### Data

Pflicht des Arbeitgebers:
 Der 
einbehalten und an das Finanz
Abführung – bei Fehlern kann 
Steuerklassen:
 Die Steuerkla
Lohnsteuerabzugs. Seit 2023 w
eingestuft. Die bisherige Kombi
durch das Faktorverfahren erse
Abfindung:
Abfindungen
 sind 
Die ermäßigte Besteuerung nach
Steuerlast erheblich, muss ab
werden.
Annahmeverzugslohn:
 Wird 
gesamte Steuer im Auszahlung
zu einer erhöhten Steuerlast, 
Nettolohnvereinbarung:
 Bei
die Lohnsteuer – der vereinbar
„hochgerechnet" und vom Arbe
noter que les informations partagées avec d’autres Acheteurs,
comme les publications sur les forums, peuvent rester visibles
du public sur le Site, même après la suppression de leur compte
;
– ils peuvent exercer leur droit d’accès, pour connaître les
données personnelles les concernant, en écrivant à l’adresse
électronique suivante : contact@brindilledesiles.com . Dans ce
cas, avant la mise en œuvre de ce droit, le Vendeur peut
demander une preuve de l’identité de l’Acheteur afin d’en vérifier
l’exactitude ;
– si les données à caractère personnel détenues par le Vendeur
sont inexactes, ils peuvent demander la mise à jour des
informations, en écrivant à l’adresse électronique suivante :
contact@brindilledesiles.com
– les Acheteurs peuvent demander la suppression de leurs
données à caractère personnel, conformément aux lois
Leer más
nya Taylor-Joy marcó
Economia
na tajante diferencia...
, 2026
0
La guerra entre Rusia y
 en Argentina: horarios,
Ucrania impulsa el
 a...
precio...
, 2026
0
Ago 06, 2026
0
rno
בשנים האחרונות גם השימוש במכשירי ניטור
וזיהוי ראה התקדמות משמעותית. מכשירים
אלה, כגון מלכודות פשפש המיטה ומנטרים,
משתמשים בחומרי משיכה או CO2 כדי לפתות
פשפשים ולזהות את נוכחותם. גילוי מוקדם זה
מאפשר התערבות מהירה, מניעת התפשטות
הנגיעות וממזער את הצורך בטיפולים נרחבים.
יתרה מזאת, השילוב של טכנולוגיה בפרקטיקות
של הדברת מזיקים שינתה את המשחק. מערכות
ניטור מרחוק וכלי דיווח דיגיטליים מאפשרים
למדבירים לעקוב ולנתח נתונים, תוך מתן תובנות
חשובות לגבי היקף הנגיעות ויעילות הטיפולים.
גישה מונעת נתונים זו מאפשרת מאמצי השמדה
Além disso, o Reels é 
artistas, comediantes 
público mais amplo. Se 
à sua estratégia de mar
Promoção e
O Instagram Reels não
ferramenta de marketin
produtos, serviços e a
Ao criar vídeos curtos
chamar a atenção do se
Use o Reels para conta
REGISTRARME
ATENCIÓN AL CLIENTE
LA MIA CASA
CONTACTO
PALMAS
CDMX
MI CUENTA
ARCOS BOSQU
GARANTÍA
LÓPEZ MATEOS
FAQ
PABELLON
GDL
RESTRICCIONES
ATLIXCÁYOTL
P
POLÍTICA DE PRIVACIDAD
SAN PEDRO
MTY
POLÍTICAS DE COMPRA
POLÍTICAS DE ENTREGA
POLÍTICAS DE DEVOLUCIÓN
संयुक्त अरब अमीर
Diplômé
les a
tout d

### Try it
Please output the exact lines of the records above, beginning with the first and stopping after the line that holds "הנגיעות וממזער את הצורך בטיפולים נרחבים.", and nothing else.

### Solution
Pflicht des Arbeitgebers:
 Der 
einbehalten und an das Finanz
Abführung – bei Fehlern kann 
Steuerklassen:
 Die Steuerkla
Lohnsteuerabzugs. Seit 2023 w
eingestuft. Die bisherige Kombi
durch das Faktorverfahren erse
Abfindung:
Abfindungen
 sind 
Die ermäßigte Besteuerung nach
Steuerlast erheblich, muss ab
werden.
Annahmeverzugslohn:
 Wird 
gesamte Steuer im Auszahlung
zu einer erhöhten Steuerlast, 
Nettolohnvereinbarung:
 Bei
die Lohnsteuer – der vereinbar
„hochgerechnet" und vom Arbe
noter que les informations partagées avec d’autres Acheteurs,
comme les publications sur les forums, peuvent rester visibles
du public sur le Site, même après la suppression de leur compte
;
– ils peuvent exercer leur droit d’accès, pour connaître les
données personnelles les concernant, en écrivant à l’adresse
électronique suivante : contact@brindilledesiles.com . Dans ce
cas, avant la mise en œuvre de ce droit, le Vendeur peut
demander une preuve de l’identité de l’Acheteur afin d’en vérifier
l’exactitude ;
– si les données à caractère personnel détenues par le Vendeur
sont inexactes, ils peuvent demander la mise à jour des
informations, en écrivant à l’adresse électronique suivante :
contact@brindilledesiles.com
– les Acheteurs peuvent demander la suppression de leurs
données à caractère personnel, conformément aux lois
Leer más
nya Taylor-Joy marcó
Economia
na tajante diferencia...
, 2026
0
La guerra entre Rusia y
 en Argentina: horarios,
Ucrania impulsa el
 a...
precio...
, 2026
0
Ago 06, 2026
0
rno
בשנים האחרונות גם השימוש במכשירי ניטור
וזיהוי ראה התקדמות משמעותית. מכשירים
אלה, כגון מלכודות פשפש המיטה ומנטרים,
משתמשים בחומרי משיכה או CO2 כדי לפתות
פשפשים ולזהות את נוכחותם. גילוי מוקדם זה
מאפשר התערבות מהירה, מניעת התפשטות
הנגיעות וממזער את הצורך בטיפולים נרחבים.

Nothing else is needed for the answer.